Dive Brief:
- DFA has proposed a resilient, mixed-use project for New York City's Pier 40, a development that the architecture firm claims can survive an anticipated sea level rise of up to 75 inches by the year 2100, according to designboom.
- The Pier 40 2100 project would include affordable residential units and commercial and recreation space designed to withstand flooding, along with floating landscape pods that will surround the development and absorb energy created by storm surge waves. The 19 residential towers, organized into 11 clusters and reaching as high as 455 feet, would feature 450 apartments ranging in size from studio to three-bedroom units.
- All residential units would be designed to stay 60 inches above expected storm surge levels, DFA said. By the year 2050, when the sea level around the development is expected to have risen by as much as 30 inches, the landscape deck will become a floating island and serve as the connector to the rest of Manhattan.
Dive Insight:
While the level of sea rise will vary from coast to coast, designers and developers are planning for rising waters around coastal developments. For instance, engineers working on the $1.5 billion Seaport San Diego project are planning a two-level parking garage, which will reach below the water table but also designed so that equipment and entry points will be out of reach of the rising Pacific Ocean.
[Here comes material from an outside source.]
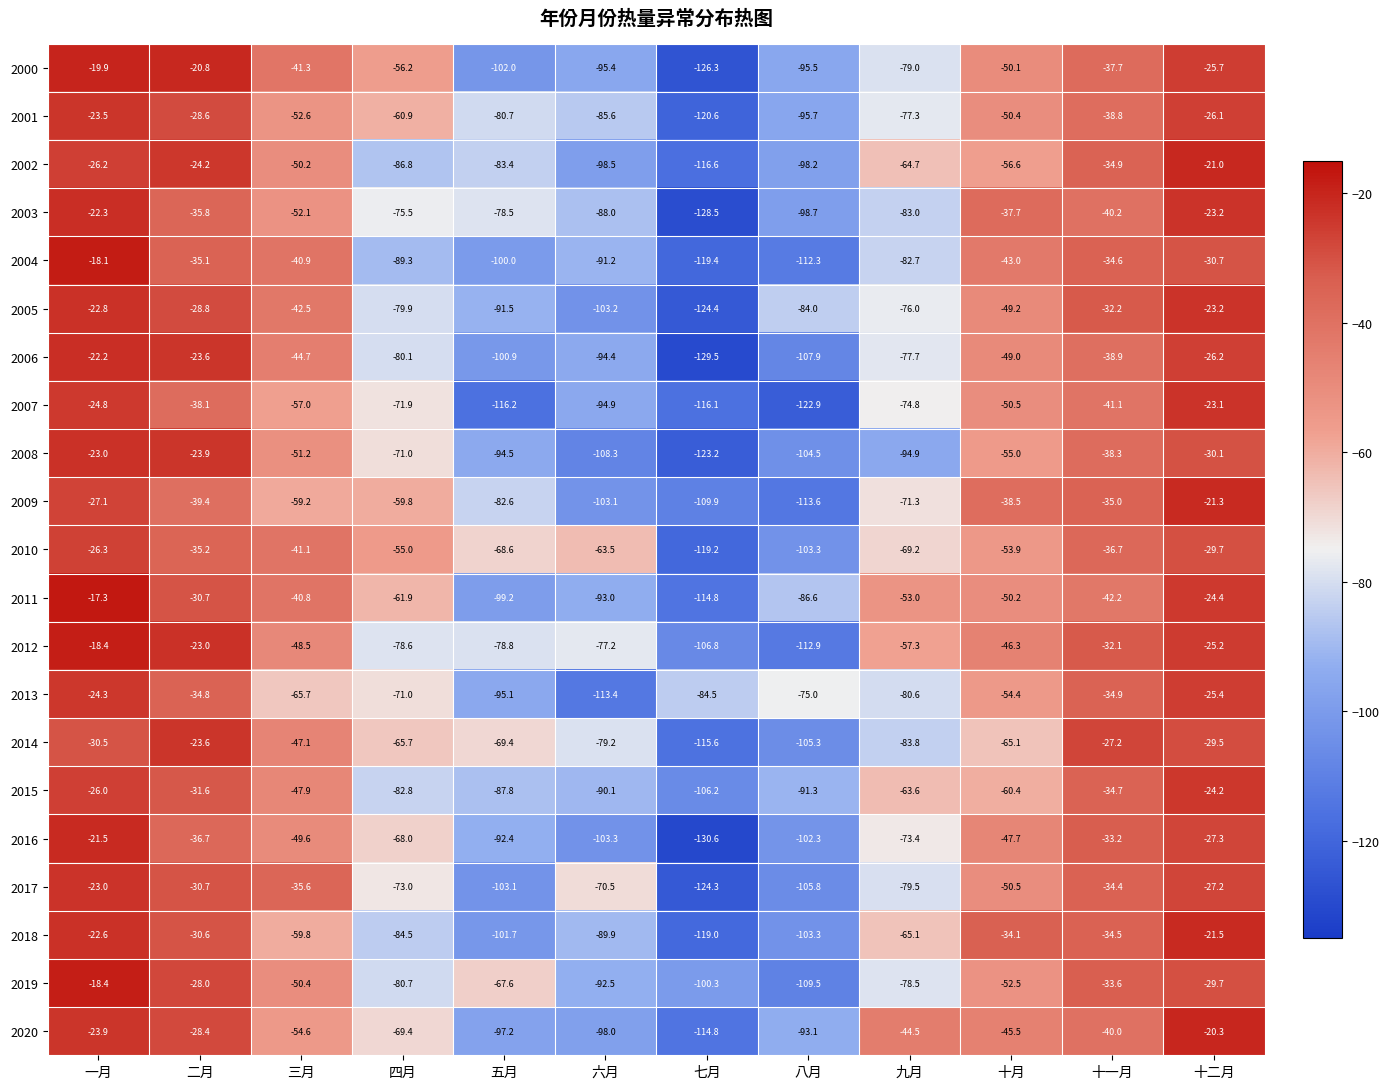

Read the 2012 value at 二月.

-23.0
Farther north, Perkins+Will’s waterfront Mission Rock mixed-use project for the San Francisco Giants baseball team also is being planned with anticipation of a significant sea level rise. The project includes elevated loading docks that will serve as pedestrian paths should the existing ones end up under water.
Municipalities are beginning to issue guidelines to builders planning coastal projects. Boston, for example, has laid out a set of construction best practices related to sea level rise as part of its Climate Change Preparedness and Resiliency Checklist. The guide deals with such issues as whether developers should build according to moderate or severe sea-level-rise projections through 2100.
As a result of the push for resiliency, developers are constructing waterfront buildings that anticipate, for example, ground-floor flooding, according to Engineering News-Record, or installing "living shorelines" that provide natural barriers between structures and the rising tides.